Nomogram for predicting survival after first-line anti-PD-1-based immunotherapy in unresectable stage IV melanoma: a multicenter international study

Abstract

Background: The introduction of anti-programmed cell death protein 1 (PD-1) immunotherapy has revolutionized the treatment landscape for melanoma, enhancing both response rates and survival outcomes in patients with advanced stages of the disease. Despite these remarkable advances, a noteworthy subset of patients (40%-60%) does not derive advantage from this therapeutic approach. This study aims to identify key predictive factors and create a user-friendly predictive nomogram for stage IV melanoma patients receiving first-line anti-PD-1-based immunotherapy, improving treatment decisions.

Materials and methods: In this retrospective study, we included patients with unresectable stage IV melanoma who received first-line treatment with either anti-PD-1 monotherapy or anti-PD-1 plus anti-cytotoxic T-lymphocyte associated protein 4 between 2014 and 2018. We documented clinicopathological features and blood markers upon therapy initiation. By employing the random survival forest model and backward variable selection of the Cox model, we identified variables associated with progression-free survival (PFS) after the first-line anti-PD-1-based treatment. We developed and validated a predictive nomogram for PFS utilizing the identified variables. We assessed calibration and discrimination performance metrics as part of the evaluation process.

Results: The study involved 719 patients, divided into a training cohort of 405 (56%) patients and a validation cohort of 314 (44%) patients. We combined findings from the random survival forest and the Cox model to create a nomogram that incorporates the following factors: lactate dehydrogenase (LDH), S100, melanoma subtype, neutrophil-to-lymphocyte ratio (NLR), body mass index, type of immune checkpoint inhibitor, and presence of liver or brain metastasis. The resultant model had a C-index of 0.67 in the training cohort and 0.66 in the validation cohort. Performance remained in different patient subgroups. Calibration analysis revealed a favorable correlation between predicted and actual PFS rates.

Conclusions: We developed and validated a predictive nomogram for long-term PFS in patients with unresectable stage IV melanoma undergoing first-line anti-PD-1-based immunotherapy.

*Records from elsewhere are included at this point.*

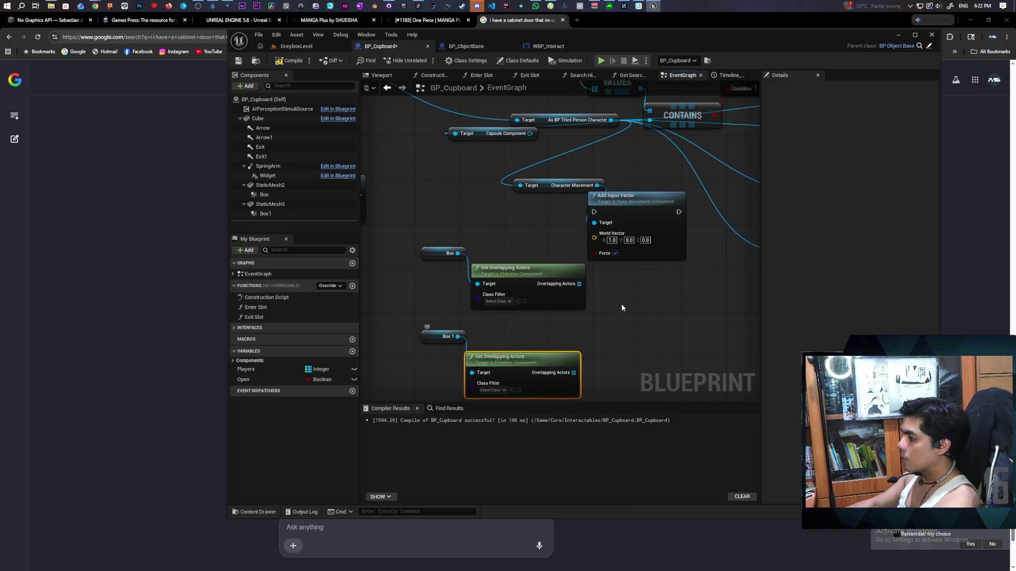
pyautogui.moveTo(579, 284); pyautogui.dragTo(594, 301)
pyautogui.click(504, 302)
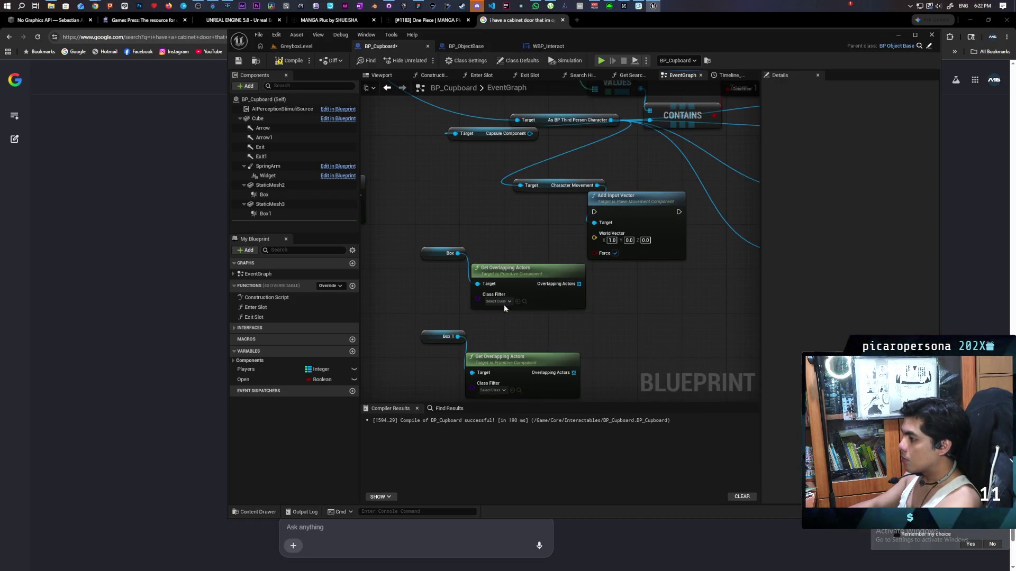
pyautogui.click(500, 301)
pyautogui.write('ni')
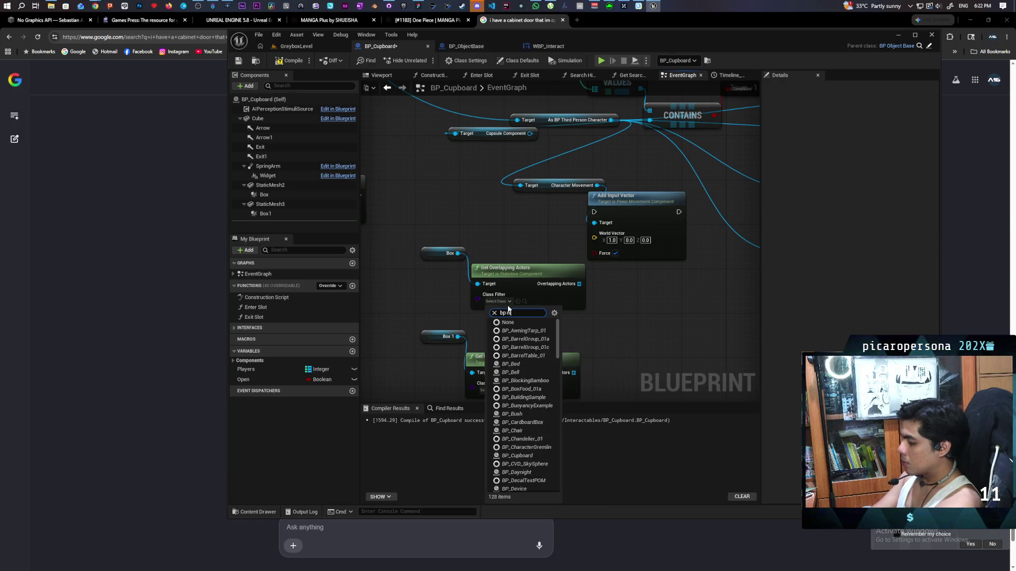
pyautogui.click(535, 347)
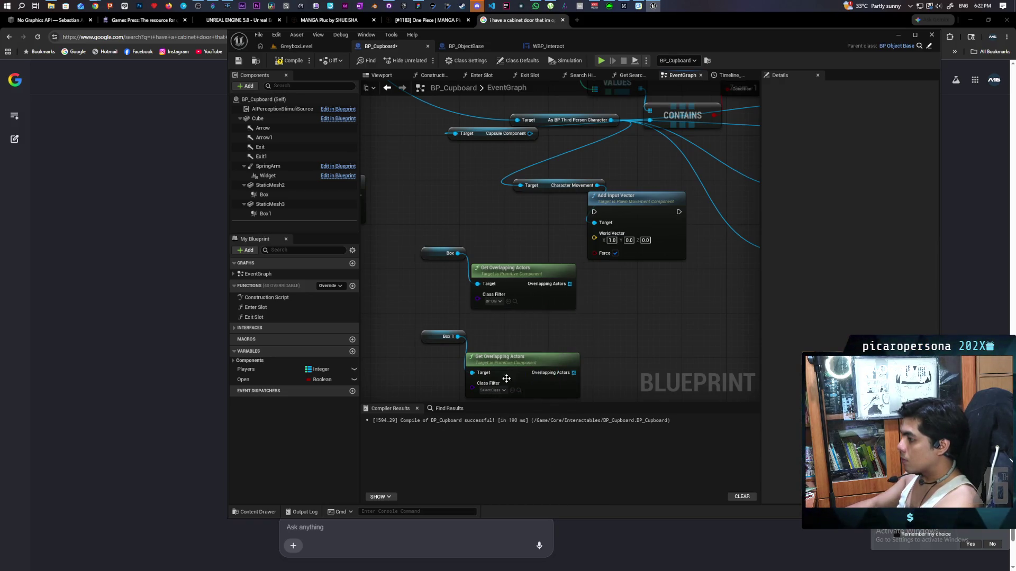
pyautogui.click(488, 388)
pyautogui.write('bp oni')
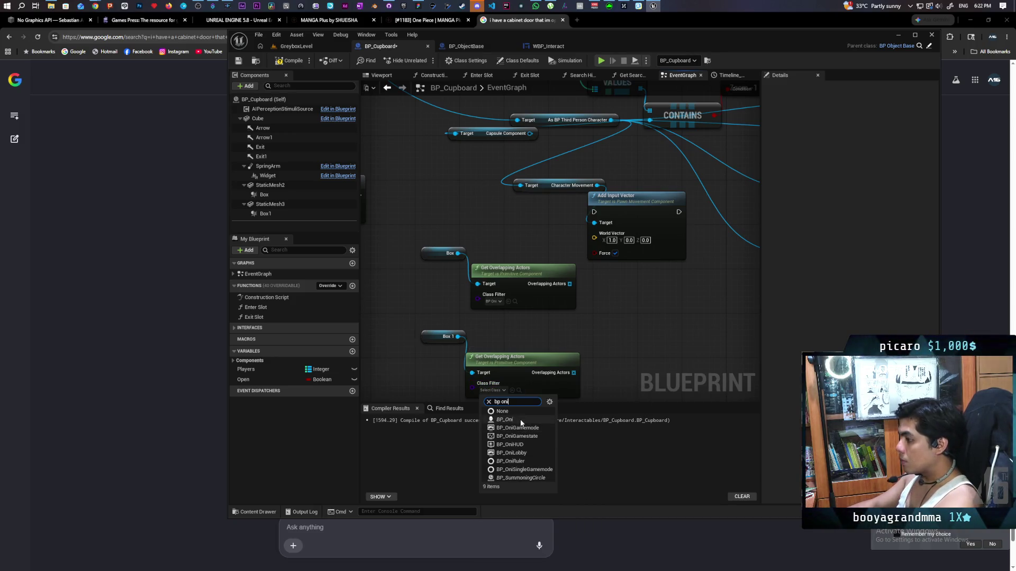
pyautogui.click(505, 419)
# Add an Append node from the upper Overlapping Actors output.
pyautogui.moveTo(590, 357); pyautogui.dragTo(564, 290)
pyautogui.moveTo(545, 253); pyautogui.dragTo(561, 296)
pyautogui.write('append')
pyautogui.press('Return')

Keywords: anti-PD-1-based immunotherapy; biomarkers; immune checkpoint inhibition; nomogram; progression-free survival; stage IV melanoma.

Graphical abstract

Figure 1

Plot showing the results of the random survival forest. The x-axis shows the variable importance of each variable. The variables with positive variable importance are depicted in green, while the ones with negative variable importance (vimp) are depicted in burgundy. BMI, body mass index; ICI, immune checkpoint inhibitors; LDH, lactate dehydrogenase; NLR, neutrophil-to-lymphocyte ratio.

Figure 2

The nomogram and score creation. (A) Plot showing the nomogram that was built using the selected eight variables. The nomogram combines these eight clinicopathologic features to predict the PFS of stage IV melanoma patients after first-line anti-PD-1-based therapy. (B) Plots showing the relationship between the total points of the nomogram (score) and the PFS probability at 1, 2, 3, and 5 years after therapy initiation in the training cohort. BMI, body mass index; ICI, immune checkpoint inhibitors; LDH, lactate dehydrogenase; NLR, neutrophil-to-lymphocyte ratio; PD-1, programmed cell death protein 1; PFS, progression-free survival.

Figure 3

The score derived from the nomogram and the survival outcomes. (A) Plots that show the distribution of the score in the patients in the two cohorts. Green represents the patients who did develop progression after anti-PD-1-based therapy and burgundy dots represent patients who did not progress. (B) Plot showing the distribution, the median, the lower, and the upper quartile of the total points, calculated using the nomogram among patients in the two cohorts. Using the quartiles of the training cohort, three groups were created. (C) Kaplan–Meier curves showing the PFS of the three groups that were created using the quartiles of the total points in the training cohort in the training (left) and validation (right) cohorts. (D) Plot showing the MSS of the three groups defined by the total points of the nomogram in the training cohort for the training (left) and validation (right) cohorts. MSS. melanoma-specific survival; PD-1, programmed cell death protein 1; PFS, progression-free survival.

Figure 4

Performance metrics plots regarding progression-free survival and its clinical application. (A) Calibration curves of the model in the training (left) and validation (right) cohort. (B) Brier score in relation to time in months after therapy start for the training (left) and validation (right) cohort. (C) Decision curve analysis depicting the net clinical benefit of the model in the training (left) and validation (right) cohort. PFS, progression-free survival.

Figure 5

Performance metrics to predict risk of progression. (A) Area of the receiver operating characteristic curve (AU-ROC) in relation to time in months after therapy start for the training (left) and validation (right) cohorts. (B) ROC curves. (C) Precision and recall curves.